Extend the passage on deobfuscating strings in the tirocinium malware installer, continuing directly after its final sentence.

### Document excerpt:
Content starts

One of the main questions an analyst often asks when analyzing a malicious installer or downloader is what the installer persistently installs and from where. Capturing some network traffic shows the malware installer connecting to various HTTP servers (presumably to download other malicious components), as well as downloading a legitimate adobe flash installer:
However, running ‘strings’ on the installer binary does not reveal these urls (e.g.appsstatic2fd4se5em.s3.amazonaws.com):
Clearly some string obfuscation is being performed. In reality, this isn’t too surprising; most malware (especially on Windows platforms) will obfuscate sensitive strings.
Loading the malware installer’s binary (tirocinium), into a disassembler such as IDA, makes it easy to spot string obfuscations (a simple add loop):
Though one could write an IDAPython script to decode such strings, I’m lazy and would rather let the malware simply deobfuscate the strings itself, under the watchful eye of a debugger. However, before jumping into a dynamic debugger, let’s note another ‘anti-analysis’ feature; junk code.
As the following images illustrate, there are many many code blocks and calls in the disassembly to functions such aslround, NSUserName, rint, sysconf, and more. All these calls are ‘useless’ – they’re simply present to change the signature (hash) of identical samples and/or perhaps thwart simple AV emulators and/or hinder analysis. However, in terms of manual analysis, while somewhat annoying, in reality they don’t stop us.

Content ends

### Provided records:
Content starts

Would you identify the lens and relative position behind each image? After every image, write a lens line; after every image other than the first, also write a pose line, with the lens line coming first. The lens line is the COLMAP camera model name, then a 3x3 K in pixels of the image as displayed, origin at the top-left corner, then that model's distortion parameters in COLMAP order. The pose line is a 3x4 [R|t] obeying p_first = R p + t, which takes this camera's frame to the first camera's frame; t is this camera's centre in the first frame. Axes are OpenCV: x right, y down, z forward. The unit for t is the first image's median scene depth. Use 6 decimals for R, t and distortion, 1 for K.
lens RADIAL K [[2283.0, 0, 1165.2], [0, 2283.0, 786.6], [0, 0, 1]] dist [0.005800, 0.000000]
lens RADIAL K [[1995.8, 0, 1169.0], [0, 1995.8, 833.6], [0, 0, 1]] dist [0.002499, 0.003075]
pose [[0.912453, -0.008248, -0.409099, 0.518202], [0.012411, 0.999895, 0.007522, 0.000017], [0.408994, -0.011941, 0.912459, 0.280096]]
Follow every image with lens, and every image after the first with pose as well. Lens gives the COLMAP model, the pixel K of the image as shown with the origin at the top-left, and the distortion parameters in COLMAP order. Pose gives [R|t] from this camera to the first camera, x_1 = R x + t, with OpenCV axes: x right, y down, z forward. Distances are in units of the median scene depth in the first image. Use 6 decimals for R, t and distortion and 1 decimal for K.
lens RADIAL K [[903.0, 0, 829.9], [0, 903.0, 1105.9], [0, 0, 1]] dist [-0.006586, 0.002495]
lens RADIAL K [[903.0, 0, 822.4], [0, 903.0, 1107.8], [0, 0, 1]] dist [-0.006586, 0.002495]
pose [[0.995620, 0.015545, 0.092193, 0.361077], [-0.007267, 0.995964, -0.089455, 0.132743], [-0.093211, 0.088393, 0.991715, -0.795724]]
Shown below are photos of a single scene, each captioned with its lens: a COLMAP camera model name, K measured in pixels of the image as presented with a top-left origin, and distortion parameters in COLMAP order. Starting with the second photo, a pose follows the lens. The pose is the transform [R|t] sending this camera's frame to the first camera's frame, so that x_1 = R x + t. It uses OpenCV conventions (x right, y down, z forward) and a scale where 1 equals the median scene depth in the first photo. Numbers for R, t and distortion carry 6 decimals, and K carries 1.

Content ends

### Response area:
As previously mentioned, many of the malware’s more interesting strings are obfuscated. It was surmised that the easiest way to uncover such strings was to simply let the malware run under a debugger, allowing it to un-obfuscate the strings for us. Unfortunately, attempting to debug the malware initially failed:
I suspected some anti-debugging logic in the malware. While such anti-debugging in Windows malware is very common, on OS X malware, it is somewhat more rare.
Skimming the disassembly, nothing appears immediately obvious that would indicate debugger detection. However, as large portions of the malware (such as strings) were obfuscated, this isn’t too surprising.
Starting a debug session and setting a breakpoint on the malware installer’s initial code logic (-[ICAppController applicationDidFinishLaunching:]) did work. This indicated some code was (later) manually detecting the debugger and then terminating itself. Stepping over chunks of code quickly identified such a function (sub_100035C5B):
sub_100035C5B starts by de-obfuscating some string (see the loop at 0000000100035C88). Stepping over the deobfuscation logic in a debugger, reveals the string value: “ptrace”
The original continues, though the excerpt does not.